_MATERIAL SHOWN_.
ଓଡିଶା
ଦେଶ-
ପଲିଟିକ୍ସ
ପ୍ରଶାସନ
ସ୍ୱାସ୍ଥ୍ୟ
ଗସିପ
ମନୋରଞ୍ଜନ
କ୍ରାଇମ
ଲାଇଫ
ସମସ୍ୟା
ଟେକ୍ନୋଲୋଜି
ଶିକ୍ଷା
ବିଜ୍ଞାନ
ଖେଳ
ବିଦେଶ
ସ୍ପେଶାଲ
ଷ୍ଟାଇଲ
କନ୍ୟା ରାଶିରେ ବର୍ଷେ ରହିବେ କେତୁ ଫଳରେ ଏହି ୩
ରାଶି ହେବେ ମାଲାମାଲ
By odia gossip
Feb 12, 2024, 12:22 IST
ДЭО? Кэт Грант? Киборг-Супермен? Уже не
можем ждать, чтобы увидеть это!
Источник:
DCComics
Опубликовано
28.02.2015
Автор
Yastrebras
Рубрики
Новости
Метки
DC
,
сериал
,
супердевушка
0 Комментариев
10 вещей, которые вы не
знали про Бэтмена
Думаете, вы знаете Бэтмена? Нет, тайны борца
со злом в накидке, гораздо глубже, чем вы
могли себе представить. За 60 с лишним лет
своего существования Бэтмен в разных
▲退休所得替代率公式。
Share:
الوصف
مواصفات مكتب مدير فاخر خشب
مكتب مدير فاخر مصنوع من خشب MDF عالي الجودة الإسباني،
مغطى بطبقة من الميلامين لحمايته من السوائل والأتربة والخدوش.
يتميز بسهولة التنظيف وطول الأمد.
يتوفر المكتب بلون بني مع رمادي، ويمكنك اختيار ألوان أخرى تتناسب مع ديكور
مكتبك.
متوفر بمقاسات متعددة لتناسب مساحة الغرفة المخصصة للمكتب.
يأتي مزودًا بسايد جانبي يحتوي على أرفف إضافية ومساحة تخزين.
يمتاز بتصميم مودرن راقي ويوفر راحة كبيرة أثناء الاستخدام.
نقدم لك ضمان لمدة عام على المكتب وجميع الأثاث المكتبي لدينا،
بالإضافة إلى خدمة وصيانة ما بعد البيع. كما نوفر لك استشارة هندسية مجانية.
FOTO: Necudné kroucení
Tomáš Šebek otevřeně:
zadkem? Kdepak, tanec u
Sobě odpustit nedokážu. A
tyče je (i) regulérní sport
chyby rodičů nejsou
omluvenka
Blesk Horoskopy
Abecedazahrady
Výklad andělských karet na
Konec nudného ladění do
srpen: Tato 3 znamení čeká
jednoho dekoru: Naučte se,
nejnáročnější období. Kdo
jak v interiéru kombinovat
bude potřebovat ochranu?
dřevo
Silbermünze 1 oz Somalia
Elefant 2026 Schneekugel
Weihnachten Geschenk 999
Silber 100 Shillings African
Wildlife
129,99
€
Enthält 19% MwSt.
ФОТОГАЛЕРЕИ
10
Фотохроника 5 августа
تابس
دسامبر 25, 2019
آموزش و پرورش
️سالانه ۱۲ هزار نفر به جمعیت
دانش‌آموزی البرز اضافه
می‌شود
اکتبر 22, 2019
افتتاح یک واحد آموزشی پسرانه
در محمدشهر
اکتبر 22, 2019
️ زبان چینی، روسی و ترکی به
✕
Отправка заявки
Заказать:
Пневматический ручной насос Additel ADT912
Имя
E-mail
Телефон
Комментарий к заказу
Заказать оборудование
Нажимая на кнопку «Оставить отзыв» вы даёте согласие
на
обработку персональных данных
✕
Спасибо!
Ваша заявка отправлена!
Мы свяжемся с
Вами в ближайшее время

* * *

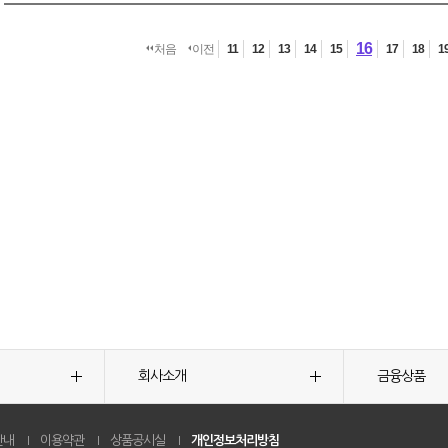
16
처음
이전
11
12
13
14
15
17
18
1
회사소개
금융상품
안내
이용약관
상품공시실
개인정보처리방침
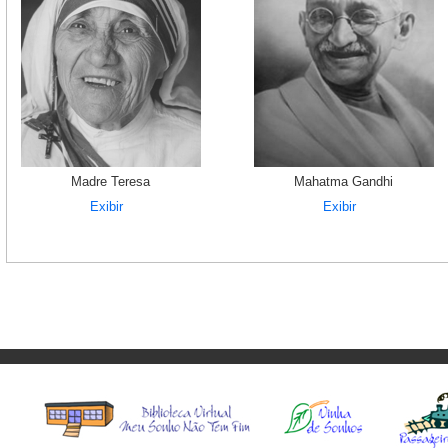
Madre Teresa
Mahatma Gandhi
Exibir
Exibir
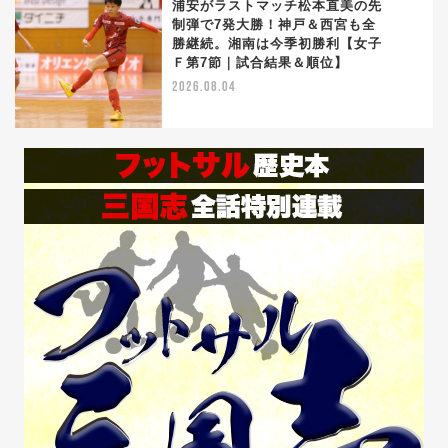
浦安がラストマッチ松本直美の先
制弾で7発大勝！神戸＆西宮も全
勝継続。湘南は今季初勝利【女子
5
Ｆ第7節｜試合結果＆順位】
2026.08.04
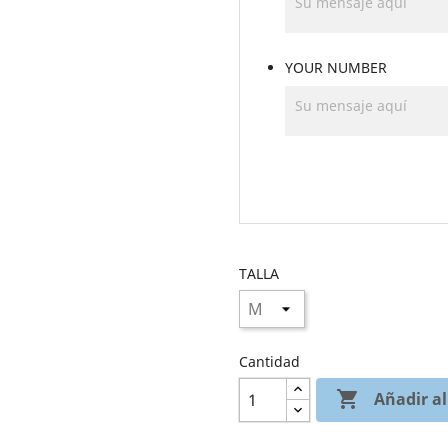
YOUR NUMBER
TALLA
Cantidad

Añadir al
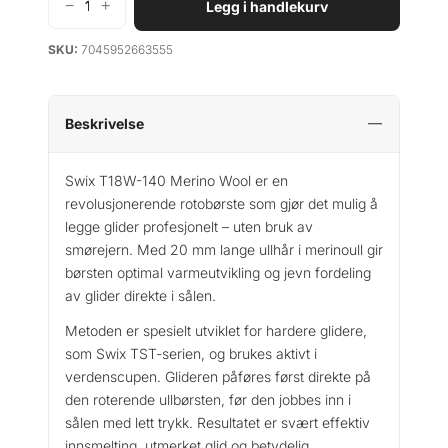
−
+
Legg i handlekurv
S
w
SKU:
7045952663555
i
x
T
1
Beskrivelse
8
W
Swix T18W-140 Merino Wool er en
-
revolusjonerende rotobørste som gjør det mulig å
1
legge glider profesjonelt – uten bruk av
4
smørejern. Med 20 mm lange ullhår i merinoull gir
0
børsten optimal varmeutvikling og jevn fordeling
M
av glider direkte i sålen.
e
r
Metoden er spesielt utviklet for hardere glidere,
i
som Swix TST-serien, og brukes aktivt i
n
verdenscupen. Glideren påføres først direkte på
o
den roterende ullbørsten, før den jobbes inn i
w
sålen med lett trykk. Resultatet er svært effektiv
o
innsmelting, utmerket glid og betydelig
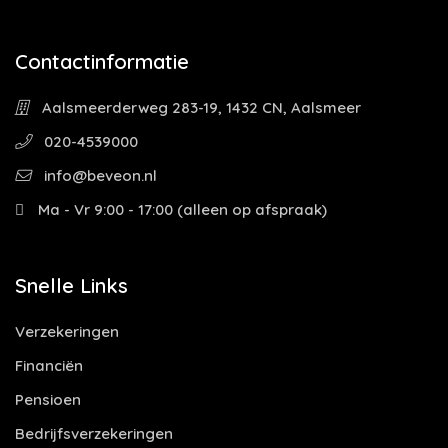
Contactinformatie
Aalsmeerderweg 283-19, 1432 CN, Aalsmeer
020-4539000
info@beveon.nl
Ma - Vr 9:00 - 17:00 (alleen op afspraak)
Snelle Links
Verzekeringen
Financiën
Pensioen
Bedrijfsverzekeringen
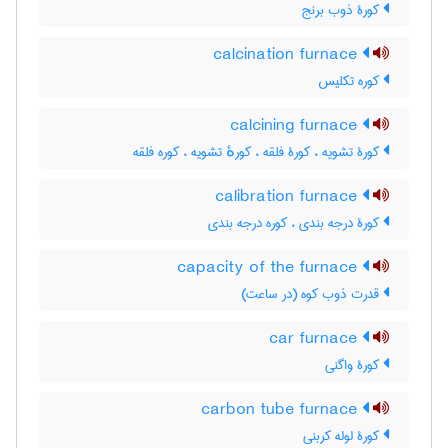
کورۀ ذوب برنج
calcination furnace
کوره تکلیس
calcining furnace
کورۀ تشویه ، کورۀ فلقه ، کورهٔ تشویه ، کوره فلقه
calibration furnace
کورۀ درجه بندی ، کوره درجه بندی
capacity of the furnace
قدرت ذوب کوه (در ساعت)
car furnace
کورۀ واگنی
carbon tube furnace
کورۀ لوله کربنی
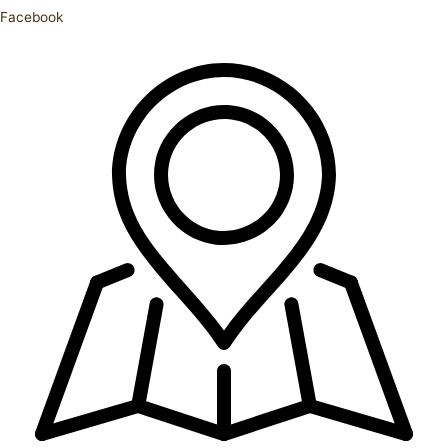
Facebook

---

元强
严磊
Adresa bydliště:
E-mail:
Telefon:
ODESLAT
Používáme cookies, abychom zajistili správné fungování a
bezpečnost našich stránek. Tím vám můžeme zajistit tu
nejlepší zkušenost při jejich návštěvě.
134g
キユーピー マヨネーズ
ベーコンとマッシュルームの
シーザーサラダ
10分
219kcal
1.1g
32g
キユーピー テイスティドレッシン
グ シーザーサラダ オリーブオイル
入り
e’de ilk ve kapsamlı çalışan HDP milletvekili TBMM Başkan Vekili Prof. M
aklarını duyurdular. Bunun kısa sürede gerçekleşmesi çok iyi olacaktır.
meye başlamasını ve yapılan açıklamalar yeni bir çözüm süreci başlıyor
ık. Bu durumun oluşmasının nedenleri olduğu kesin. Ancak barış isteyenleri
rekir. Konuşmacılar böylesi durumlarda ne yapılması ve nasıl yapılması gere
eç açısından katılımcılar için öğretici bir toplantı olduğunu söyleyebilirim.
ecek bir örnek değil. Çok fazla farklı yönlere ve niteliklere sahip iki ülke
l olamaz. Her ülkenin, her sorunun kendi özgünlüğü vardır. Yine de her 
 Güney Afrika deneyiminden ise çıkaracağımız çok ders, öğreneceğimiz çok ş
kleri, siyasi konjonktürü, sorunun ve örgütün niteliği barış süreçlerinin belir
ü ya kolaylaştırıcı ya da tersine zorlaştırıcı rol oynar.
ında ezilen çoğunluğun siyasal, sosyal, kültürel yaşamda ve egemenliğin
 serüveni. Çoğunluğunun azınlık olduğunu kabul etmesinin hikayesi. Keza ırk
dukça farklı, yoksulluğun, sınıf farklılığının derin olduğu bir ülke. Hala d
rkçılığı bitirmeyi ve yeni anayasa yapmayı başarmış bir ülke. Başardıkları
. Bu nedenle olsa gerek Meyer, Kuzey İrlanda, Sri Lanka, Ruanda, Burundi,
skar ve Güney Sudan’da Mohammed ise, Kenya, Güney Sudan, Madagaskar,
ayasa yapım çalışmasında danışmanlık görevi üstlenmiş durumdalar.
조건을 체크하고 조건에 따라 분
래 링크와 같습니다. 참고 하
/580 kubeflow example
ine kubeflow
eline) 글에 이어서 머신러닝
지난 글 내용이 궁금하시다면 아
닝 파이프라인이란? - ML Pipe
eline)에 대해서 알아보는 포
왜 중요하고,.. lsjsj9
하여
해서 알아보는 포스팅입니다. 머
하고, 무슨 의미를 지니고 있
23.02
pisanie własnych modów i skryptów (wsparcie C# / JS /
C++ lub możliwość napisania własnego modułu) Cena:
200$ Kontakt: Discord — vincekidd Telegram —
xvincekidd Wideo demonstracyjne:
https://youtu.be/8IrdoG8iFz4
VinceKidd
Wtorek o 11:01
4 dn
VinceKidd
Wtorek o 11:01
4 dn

_TASK PROMPT_. Look above for the line with "Výklad andělských karet na" and the line with "Вами в ближайшее время". Write out those two lines and all the lines between them, exactly, and no others.

_RESPONSE_.
Výklad andělských karet na
Konec nudného ladění do
srpen: Tato 3 znamení čeká
jednoho dekoru: Naučte se,
nejnáročnější období. Kdo
jak v interiéru kombinovat
bude potřebovat ochranu?
dřevo
Silbermünze 1 oz Somalia
Elefant 2026 Schneekugel
Weihnachten Geschenk 999
Silber 100 Shillings African
Wildlife
129,99
€
Enthält 19% MwSt.
ФОТОГАЛЕРЕИ
10
Фотохроника 5 августа
تابس
دسامبر 25, 2019
آموزش و پرورش
️سالانه ۱۲ هزار نفر به جمعیت
دانش‌آموزی البرز اضافه
می‌شود
اکتبر 22, 2019
افتتاح یک واحد آموزشی پسرانه
در محمدشهر
اکتبر 22, 2019
️ زبان چینی، روسی و ترکی به
✕
Отправка заявки
Заказать:
Пневматический ручной насос Additel ADT912
Имя
E-mail
Телефон
Комментарий к заказу
Заказать оборудование
Нажимая на кнопку «Оставить отзыв» вы даёте согласие
на
обработку персональных данных
✕
Спасибо!
Ваша заявка отправлена!
Мы свяжемся с
Вами в ближайшее время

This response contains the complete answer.